Hati-hati Resesi Makin Nyata, Serang Dunia Awal 2023

Jakarta, CNBC Indonesia - Resesi ekonomi diprediksi mulai akan melanda di paruh pertama 2023. Hal ini ditegaskan dari sebuah survei yang dilakukan CNBC International kepada beberapa Chief Finance Officer (CFO) perusahaan global.
Hal ini dibuktikan dari tingginya inflasi di beberapa negara. Dalam survei itu, ada lebih dari 40% CFO dunia yang menyebutkan inflasi sebagai risiko eksternal bisnis mereka. Selain itu, mereka juga berpandangan negatif terhadap kondisi geopolitik dunia saat ini.
"Menurut 68% CFO yang menanggapi survei, resesi akan terjadi selama paruh pertama tahun 2023," tulis rilis survei itu, Kamis (9/6/2022).
Baca:Hati-hati Resesi! |
"Tidak ada CFO yang memperkirakan resesi lebih lambat dari paruh kedua tahun depan, dan tidak ada CFO yang berpikir ekonomi akan menghindari resesi."
Terkait dengan kebijakan Federal Reserve Amerika Serikat (AS) dalam mengendalikan inflasi, para CFO memiliki pandangan yang berbeda. Hanya 54% CFO menyatakan kepercayaan pada bank sentral AS itu.

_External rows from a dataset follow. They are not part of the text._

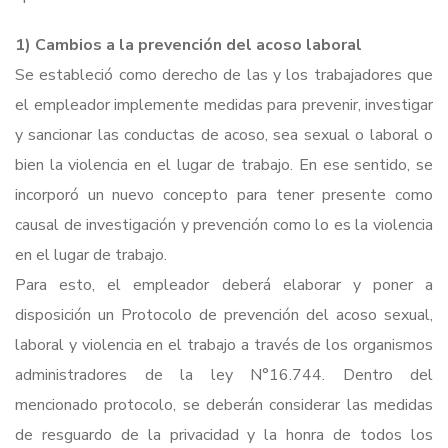
1) Cambios a la prevención del acoso laboral
Se estableció como derecho de las y los trabajadores que
el empleador implemente medidas para prevenir, investigar
y sancionar las conductas de acoso, sea sexual o laboral o
bien la violencia en el lugar de trabajo. En ese sentido, se
incorporó un nuevo concepto para tener presente como
causal de investigación y prevención como lo es la violencia
en el lugar de trabajo.
Para esto, el empleador deberá elaborar y poner a
disposición un Protocolo de prevención del acoso sexual,
laboral y violencia en el trabajo a través de los organismos
administradores de la ley N°16.744. Dentro del
mencionado protocolo, se deberán considerar las medidas
de resguardo de la privacidad y la honra de todos los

Sebelumnya rambu-rambu resesi sendiri telah disuarakan beberapa lembaga perbankan internasional seperti Bank Dunia dan Organisasi Kerja Sama dan Pembangunan Ekonomi (OECD).

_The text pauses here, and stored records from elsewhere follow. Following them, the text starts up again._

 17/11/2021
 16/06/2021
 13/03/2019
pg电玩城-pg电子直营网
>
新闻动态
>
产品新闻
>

Dalam rilis terbarunya pada awal pekan ini, Bank Dunia menyebut Ekonomi global diperkirakan hanya akan tumbuh 2,9%, sekitar 1,2 poin persentase di bawah perkiraan Januari lalu. Padahal, pemulihan pertumbuhan menjadi 5,1% sempat terjadi di 2021 menyusul meredanya pandemi.

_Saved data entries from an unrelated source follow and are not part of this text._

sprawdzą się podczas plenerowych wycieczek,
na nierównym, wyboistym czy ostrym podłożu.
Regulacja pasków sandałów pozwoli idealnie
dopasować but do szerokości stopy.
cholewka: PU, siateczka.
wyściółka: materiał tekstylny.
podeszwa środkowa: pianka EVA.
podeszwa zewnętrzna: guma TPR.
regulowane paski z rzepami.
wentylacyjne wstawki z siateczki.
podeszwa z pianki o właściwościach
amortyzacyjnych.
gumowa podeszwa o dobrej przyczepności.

Pelemahan ini dipicu oleh serangan Rusia ke Ukraina. Serangan Moskow membuat harga pangan, terutama gandum, dan energi, terutama minyak, melonjak dan membahayakan negara terutama kelompok miskin serta industri pupuk serta biaya transportasi yang berujung ke harga barang dan makanan warga.
"Risiko dari stagflasi cukup besar dengan konsekuensi yang berpotensi mengganggu stabilitas bagi ekonomi berpenghasilan rendah dan menengah," kata Presiden Bank Dunia David Malpass, dikutip AFP, Rabu. "Bagi banyak negara, resesi akan sulit dihindari."
Sementara itu OECD meramal PDB dunia hanya akan mencapai 3%, turun 1,5 poin persentase dari proyeksi Desember 4,5%.
"Serangan (Rusia) ke Ukraina, bersama dengan penutupan di kota-kota besar dan pelabuhan di China karena kebijakan nol-Covid, telah menghasilkan serangkaian guncangan baru yang merugikan," kata laporan terbaru organisasi yang berbasis di Paris itu.